■ Activity ■
List every line in the listing below that contains the string "optarg". Letter case must match.

Saved entries:
• • • • •

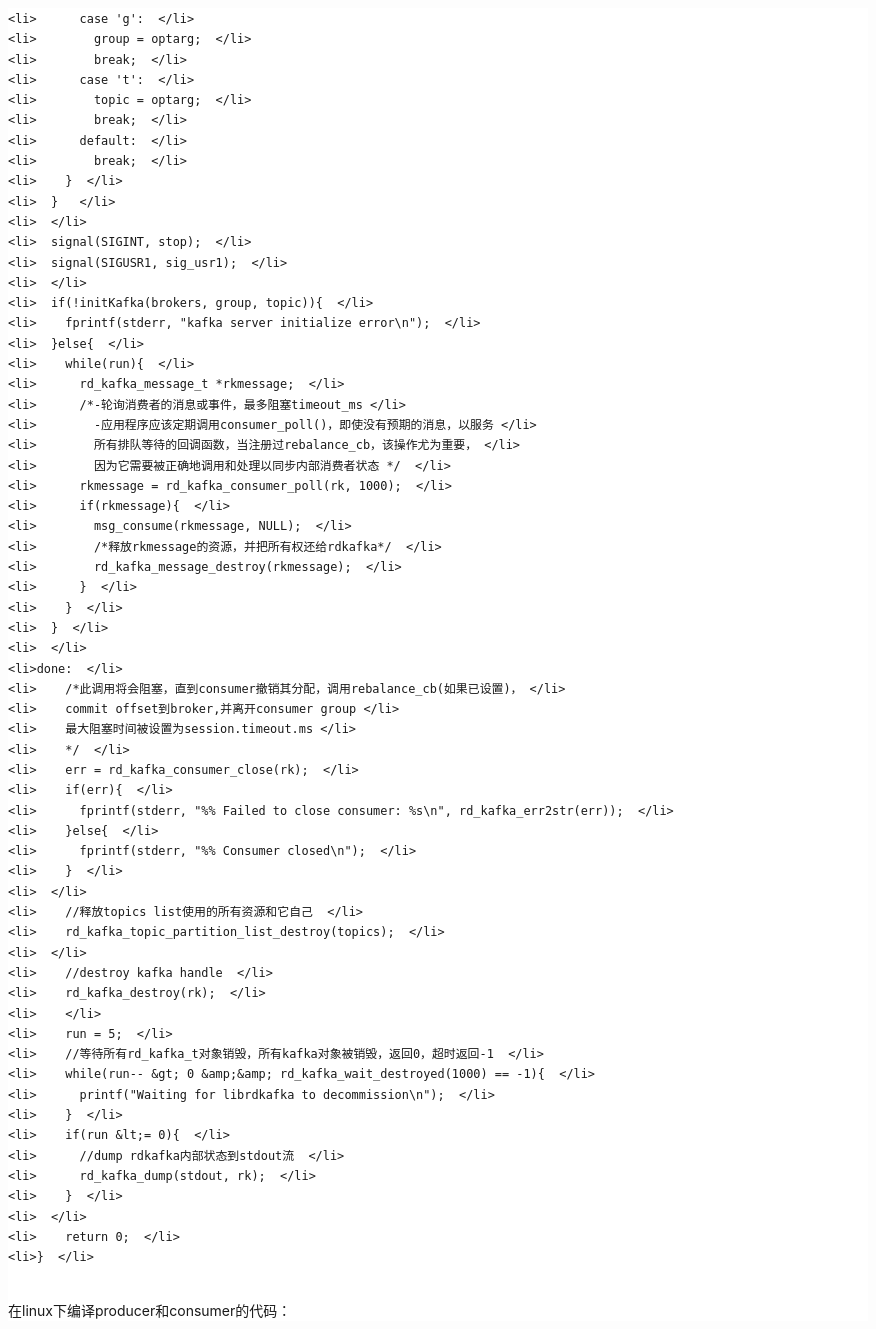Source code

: 	<li>      case 'g':  </li>
	<li>        group = optarg;  </li>
	<li>        break;  </li>
	<li>      case 't':  </li>
	<li>        topic = optarg;  </li>
	<li>        break;  </li>
	<li>      default:  </li>
	<li>        break;  </li>
	<li>    }  </li>
	<li>  }   </li>
	<li>  </li>
	<li>  signal(SIGINT, stop);  </li>
	<li>  signal(SIGUSR1, sig_usr1);  </li>
	<li>  </li>
	<li>  if(!initKafka(brokers, group, topic)){  </li>
	<li>    fprintf(stderr, "kafka server initialize error\n");  </li>
	<li>  }else{  </li>
	<li>    while(run){  </li>
	<li>      rd_kafka_message_t *rkmessage;  </li>
	<li>      /*-轮询消费者的消息或事件，最多阻塞timeout_ms </li>
	<li>        -应用程序应该定期调用consumer_poll()，即使没有预期的消息，以服务 </li>
	<li>        所有排队等待的回调函数，当注册过rebalance_cb，该操作尤为重要， </li>
	<li>        因为它需要被正确地调用和处理以同步内部消费者状态 */  </li>
	<li>      rkmessage = rd_kafka_consumer_poll(rk, 1000);  </li>
	<li>      if(rkmessage){  </li>
	<li>        msg_consume(rkmessage, NULL);  </li>
	<li>        /*释放rkmessage的资源，并把所有权还给rdkafka*/  </li>
	<li>        rd_kafka_message_destroy(rkmessage);  </li>
	<li>      }  </li>
	<li>    }  </li>
	<li>  }  </li>
	<li>  </li>
	<li>done:  </li>
	<li>    /*此调用将会阻塞，直到consumer撤销其分配，调用rebalance_cb(如果已设置)， </li>
	<li>    commit offset到broker,并离开consumer group </li>
	<li>    最大阻塞时间被设置为session.timeout.ms </li>
	<li>    */  </li>
	<li>    err = rd_kafka_consumer_close(rk);  </li>
	<li>    if(err){  </li>
	<li>      fprintf(stderr, "%% Failed to close consumer: %s\n", rd_kafka_err2str(err));  </li>
	<li>    }else{  </li>
	<li>      fprintf(stderr, "%% Consumer closed\n");  </li>
	<li>    }  </li>
	<li>  </li>
	<li>    //释放topics list使用的所有资源和它自己  </li>
	<li>    rd_kafka_topic_partition_list_destroy(topics);  </li>
	<li>  </li>
	<li>    //destroy kafka handle  </li>
	<li>    rd_kafka_destroy(rk);  </li>
	<li>    </li>
	<li>    run = 5;  </li>
	<li>    //等待所有rd_kafka_t对象销毁，所有kafka对象被销毁，返回0，超时返回-1  </li>
	<li>    while(run-- &gt; 0 &amp;&amp; rd_kafka_wait_destroyed(1000) == -1){  </li>
	<li>      printf("Waiting for librdkafka to decommission\n");  </li>
	<li>    }  </li>
	<li>    if(run &lt;= 0){  </li>
	<li>      //dump rdkafka内部状态到stdout流  </li>
	<li>      rd_kafka_dump(stdout, rk);  </li>
	<li>    }  </li>
	<li>  </li>
	<li>    return 0;  </li>
	<li>}  </li>
</ol><p><br>
在linux下编译producer和consumer的代码：</p>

• • • • •

■ Task solution ■
	<li>        group = optarg;  </li>
	<li>        topic = optarg;  </li>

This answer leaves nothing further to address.